For at least nine months of the year, my life is basically limited to relational ministry at The Master’s College, studying theology and ministry at The Master’s Seminary, and being part of the church family at Placerita Baptist Church. After being at The Master’s College for eight years, most of my close friends are people connected to the school.
This is why I play basketball at the park.
We have a nice gym at the college that’s usually open if I want to play there. There are also a lot of guys who play pick-up basketball at the college, and some are even around during the summers. I play intramural sports at the college during the semesters, including basketball. I played in a 3-on-3 missions fundraising tournament a few months ago with a group of believers. Sometimes I play at the tennis-court hoops at the college. But I now play almost all of my pick-up games at the park. I have to.

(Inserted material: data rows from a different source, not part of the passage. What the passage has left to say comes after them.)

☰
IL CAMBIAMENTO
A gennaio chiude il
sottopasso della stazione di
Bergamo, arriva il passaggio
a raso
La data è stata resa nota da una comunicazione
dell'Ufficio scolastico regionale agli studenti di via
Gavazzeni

If I don’t play basketball at the park, I might forget that there’s such a thing as a pagan. I mean a real, live pagan, not just one on a movie screen or one singing on the radio or one sitting quietly on the plane next to me. I mean a pagan who acts like a pagan in front of my eyes on a consistent basis, whose vocabulary is godless, whose values are upside-down, whose soul is lost, and who I get to see twice a week, on Tuesday and Thursday nights. I mean a pagan whose name and age I know, whose tattoos I’ve asked about, whose favorite cuss-words I could list, whose weed-induced stupor I can see, whose immoralities I’ve heard about, whose team I’ve played both on and against, whose off-the-wall interpretation of “I am the way, the truth, and the life” I’ve debated, who gives me a nod when I step on the court, and who knows that I follow Jesus. That kind of pagan. The kind I have a relationship with. The kind whose darkness God can actually use me to light because I’m in close enough proximity for him to see the flame and wonder why he doesn’t have one.
Sure, I’m around plenty of unbelievers at The Master’s College. There are also some at the seminary and some at Placerita Church. But that’s different. It’s hidden. It’s subtle. It’s Pharisaical, not Gentilic. It’s worse, but that’s not the point of this post. And even though it’s worse, I don’t know who these unbelievers are because I can’t judge that.

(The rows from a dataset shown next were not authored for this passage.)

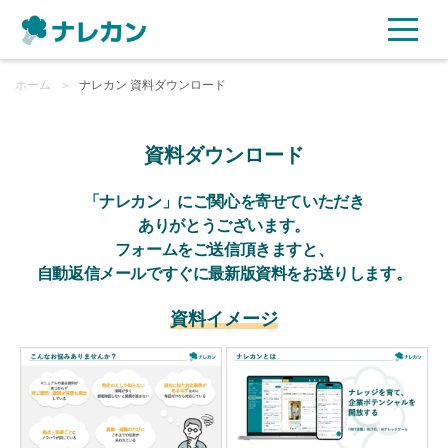
ホーム
ご利用プラン
＞
ナレカン 資料ダウンロード
AI機能
資料ダウンロード
ご利用企業様の声
「ナレカン」にご関心を寄せていただき
ありがとうございます。
フォームをご送信頂きますと、
セキュリティ
自動返信メールですぐに最新版資料をお送りします。
充実サポート
資料イメージ
よくある質問
資料ダウンロード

Some of you have the undervalued privilege of working and living in the world. You think I’m blessed because I’m around professing Christians almost 24/7 during the Fall and Spring semesters. And I think you’re blessed because you’re spending this season of your vapor taking candles into caves. Don’t underestimate the treasure of your gospel witness. Don’t sell your unbelieving family and friends and neighbors and co-workers and teammates and local grocery store clerks short just because they don’t share your values or respond to the truth or are hard to be around. They are what you were and they need what you have.
This is why basketball at the park has been such a big priority for me this summer. Not mainly because I enjoy playing basketball (I do) but because death needs life and darkness needs light. Cesar outhustles everyone out there, but he’s running the wrong way. Curtis has hops, but you can’t jump into heaven. Lots of my Tuesday and Thursday night friends have pride, but they don’t know that it’s first on the list of things the Lord hates.
This is why I play basketball at the park. Not because I want to learn about the world but because I want to be used to transform it. And you don’t transform it by shooting theological warheads out of an isolated missile silo. Yes, there’s a place for doctrinal weaponry. I walk among its shelves and read lots of its blueprints all the time at seminary. I do my best throughout the year to help train young soldiers how to use it for good and not evil. I pray for the grace to be personally disciplined in developing wartime skills. But you can’t win a battle from a bubble.
You win a battle on the battlefield. This is why I play basketball at the park.
Sweet brotha! Love the site!
Derek
Yes. That part about being a Christian is the part where you live it from Monday to Saturday.